*** MATERIAL PROVIDED ***

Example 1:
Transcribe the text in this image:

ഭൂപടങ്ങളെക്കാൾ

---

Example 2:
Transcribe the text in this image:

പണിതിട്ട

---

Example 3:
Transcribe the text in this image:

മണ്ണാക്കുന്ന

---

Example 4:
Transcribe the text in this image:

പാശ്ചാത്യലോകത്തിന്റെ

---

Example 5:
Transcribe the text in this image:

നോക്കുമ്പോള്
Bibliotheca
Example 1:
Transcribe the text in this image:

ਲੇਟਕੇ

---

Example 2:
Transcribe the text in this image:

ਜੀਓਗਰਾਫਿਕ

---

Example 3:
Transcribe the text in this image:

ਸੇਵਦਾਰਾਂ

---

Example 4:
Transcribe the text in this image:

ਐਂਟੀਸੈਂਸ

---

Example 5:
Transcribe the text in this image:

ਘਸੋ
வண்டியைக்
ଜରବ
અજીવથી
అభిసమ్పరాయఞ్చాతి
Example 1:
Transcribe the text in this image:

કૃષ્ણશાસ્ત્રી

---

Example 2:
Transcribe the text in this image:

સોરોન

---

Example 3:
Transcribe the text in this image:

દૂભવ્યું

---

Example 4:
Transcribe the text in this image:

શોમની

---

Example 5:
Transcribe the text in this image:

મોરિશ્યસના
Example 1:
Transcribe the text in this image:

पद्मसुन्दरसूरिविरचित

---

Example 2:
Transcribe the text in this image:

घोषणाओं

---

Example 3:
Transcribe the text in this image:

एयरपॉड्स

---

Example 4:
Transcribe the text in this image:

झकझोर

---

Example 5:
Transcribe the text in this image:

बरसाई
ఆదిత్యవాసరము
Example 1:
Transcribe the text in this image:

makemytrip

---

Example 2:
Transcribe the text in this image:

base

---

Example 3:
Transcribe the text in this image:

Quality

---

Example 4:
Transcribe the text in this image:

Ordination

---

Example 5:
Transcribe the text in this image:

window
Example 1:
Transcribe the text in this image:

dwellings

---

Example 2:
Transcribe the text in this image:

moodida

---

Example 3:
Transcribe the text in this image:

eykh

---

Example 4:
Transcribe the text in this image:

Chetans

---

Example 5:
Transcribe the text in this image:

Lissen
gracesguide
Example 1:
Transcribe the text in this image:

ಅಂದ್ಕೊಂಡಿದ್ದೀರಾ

*** End of MATERIAL PROVIDED ***

TASK INSTRUCTIONS:
Your job is to output all of the material exactly.

RESULT OF THE TASK:
Example 1:
Transcribe the text in this image:

ഭൂപടങ്ങളെക്കാൾ

---

Example 2:
Transcribe the text in this image:

പണിതിട്ട

---

Example 3:
Transcribe the text in this image:

മണ്ണാക്കുന്ന

---

Example 4:
Transcribe the text in this image:

പാശ്ചാത്യലോകത്തിന്റെ

---

Example 5:
Transcribe the text in this image:

നോക്കുമ്പോള്
Bibliotheca
Example 1:
Transcribe the text in this image:

ਲੇਟਕੇ

---

Example 2:
Transcribe the text in this image:

ਜੀਓਗਰਾਫਿਕ

---

Example 3:
Transcribe the text in this image:

ਸੇਵਦਾਰਾਂ

---

Example 4:
Transcribe the text in this image:

ਐਂਟੀਸੈਂਸ

---

Example 5:
Transcribe the text in this image:

ਘਸੋ
வண்டியைக்
ଜରବ
અજીવથી
అభిసమ్పరాయఞ్చాతి
Example 1:
Transcribe the text in this image:

કૃષ્ણશાસ્ત્રી

---

Example 2:
Transcribe the text in this image:

સોરોન

---

Example 3:
Transcribe the text in this image:

દૂભવ્યું

---

Example 4:
Transcribe the text in this image:

શોમની

---

Example 5:
Transcribe the text in this image:

મોરિશ્યસના
Example 1:
Transcribe the text in this image:

पद्मसुन्दरसूरिविरचित

---

Example 2:
Transcribe the text in this image:

घोषणाओं

---

Example 3:
Transcribe the text in this image:

एयरपॉड्स

---

Example 4:
Transcribe the text in this image:

झकझोर

---

Example 5:
Transcribe the text in this image:

बरसाई
ఆదిత్యవాసరము
Example 1:
Transcribe the text in this image:

makemytrip

---

Example 2:
Transcribe the text in this image:

base

---

Example 3:
Transcribe the text in this image:

Quality

---

Example 4:
Transcribe the text in this image:

Ordination

---

Example 5:
Transcribe the text in this image:

window
Example 1:
Transcribe the text in this image:

dwellings

---

Example 2:
Transcribe the text in this image:

moodida

---

Example 3:
Transcribe the text in this image:

eykh

---

Example 4:
Transcribe the text in this image:

Chetans

---

Example 5:
Transcribe the text in this image:

Lissen
gracesguide
Example 1:
Transcribe the text in this image:

ಅಂದ್ಕೊಂಡಿದ್ದೀರಾ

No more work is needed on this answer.